The assumption that anxiety disorders uniformly accelerate brain aging may need revision. For the millions of adults living with generalized anxiety disorder, this distinction matters: are their brains aging faster across the board, or is something more nuanced — and potentially more actionable — occurring at the neurological level?

Using a convolutional neural network trained on structural MRI data from over 3,500 healthy controls and validated against nearly 6,150 individuals — one of the largest neuroimaging datasets assembled for anxiety research through the ENIGMA-Anxiety GAD Working Group — investigators calculated predicted brain age difference (PAD) by subtracting chronological age from AI-estimated brain age. The model achieved a mean absolute error of roughly 2.95 years, competitive with leading image-based brain age benchmarks. Crucially, individuals with GAD did not show systematically older-appearing brains than healthy controls.

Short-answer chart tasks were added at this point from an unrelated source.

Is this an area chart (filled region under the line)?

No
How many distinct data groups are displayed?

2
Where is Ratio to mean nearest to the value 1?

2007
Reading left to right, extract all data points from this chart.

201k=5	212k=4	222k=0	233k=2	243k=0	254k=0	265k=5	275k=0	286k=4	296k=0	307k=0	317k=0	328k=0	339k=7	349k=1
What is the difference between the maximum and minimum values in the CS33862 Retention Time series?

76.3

Instead, the GAD group demonstrated significantly greater *variability* in PAD, particularly among those over 25. A subset analysis also linked symptom severity to PAD independent of medication use and comorbid diagnoses.

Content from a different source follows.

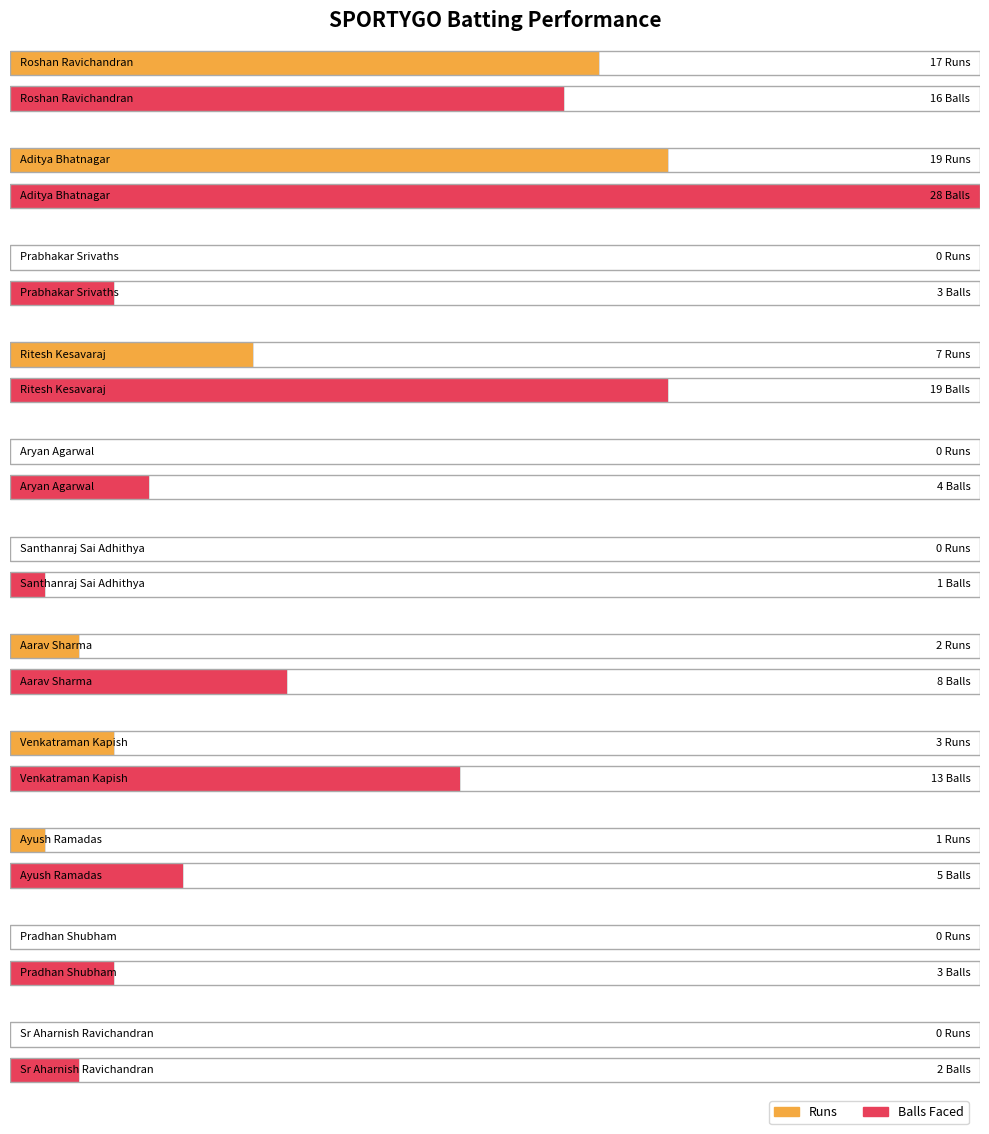

The value of Runs at Sr Aharnish Ravichandran is 6. True or false?

False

This heterogeneity finding reframes how clinicians and researchers should interpret brain aging in psychiatric populations. Prior studies linking anxiety to accelerated aging often used smaller samples or cruder neuroimaging methods, possibly conflating variance with mean shift. The current work suggests GAD may not uniformly age the brain but may create divergent aging trajectories — some individuals aging faster, others slower — which would be invisible in group-mean analyses. This has practical implications: brain age variability could serve as a biomarker for identifying GAD subgroups with distinct prognoses or treatment responses. Limitations include the cross-sectional design, which cannot establish causality or track individual trajectories over time, and potential site-level variation across the multi-cohort ENIGMA dataset. Replication with longitudinal data will be essential before clinical translation. Overall, this is an incremental but methodologically rigorous contribution that usefully complicates the prevailing narrative.